FARINE ALTERNATIVE: Antichi e nuovi cereali tradizione e innovazione

farine alternativeLa farina bianca è presente ovunque nella nostra dieta:pane, pasta, dolci e prodotti da forno. A colazione, a pranzo, a merenda e a cena. In ogni momento mangiamo alimenti che contengono farine, Tuttavia, tale eccesso, oltre a non essere salutare, facilita un aumento di peso. La necessità di trovare delle alternative nasce dal fatto che il processo che porta il chicco di grano alla farina elimina il germe, ricco di aminoacidi, acidi grassi, sali minerali, vitamine del gruppo B e vitamine E e la crusca ricca di fibre, lasciando solo la parte più ricca di glutine e zuccheri.
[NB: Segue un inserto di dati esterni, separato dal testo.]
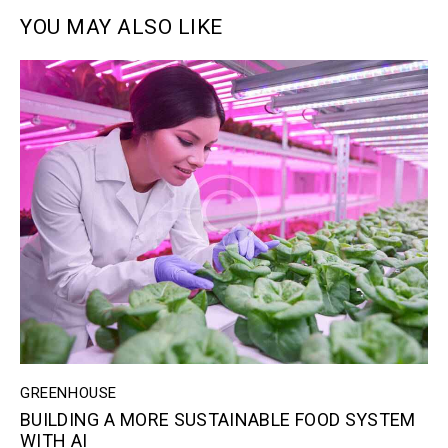
YOU MAY ALSO LIKE
GREENHOUSE
BUILDING A MORE SUSTAINABLE FOOD SYSTEM
WITH AI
Oltre alla raffinazione, le farine subiscono anche lo sbiancamento chimico per farle diventare candide con l’ossido di azoto e di cloro  che funge anche da conservante. Secondo l’oncologo Franco Berrino “la farina 00 è il più grande veleno della storia” Negli ultimi tempi, stiamo assistendo ad una piccola grande  rivoluzione nel mondo delle farine , che vede la nascita di Farine Alternative. Trionfano i cereali antichi come il teff  e gli pseudocereali: amaranto, quinoa, chia, grano saraceno. La domanda di questi cereali e pseudocereali alternativi  è aumentato e il profilo dei suoi acquirenti cresce in parallelo, soprattutto per le persone impegnate per una dieta sana che cercano di innovare la loro dieta, o consumatori che soffrono di una qualche forma di intolleranza alimentare, come la celiachia ,ma soddisfa anche molte persone con  sofferenza digestioni pesanti e gonfiore allo stomaco. Le novità piacciono sempre, specie se si tratta di farine. Sembra strano da dire, ma la farina è uno di quei prodotti che può fungere da ponte tra la tradizione e innovazione, un modo per cambiare il prodotto finale mantenendo inalterata la sua essenza.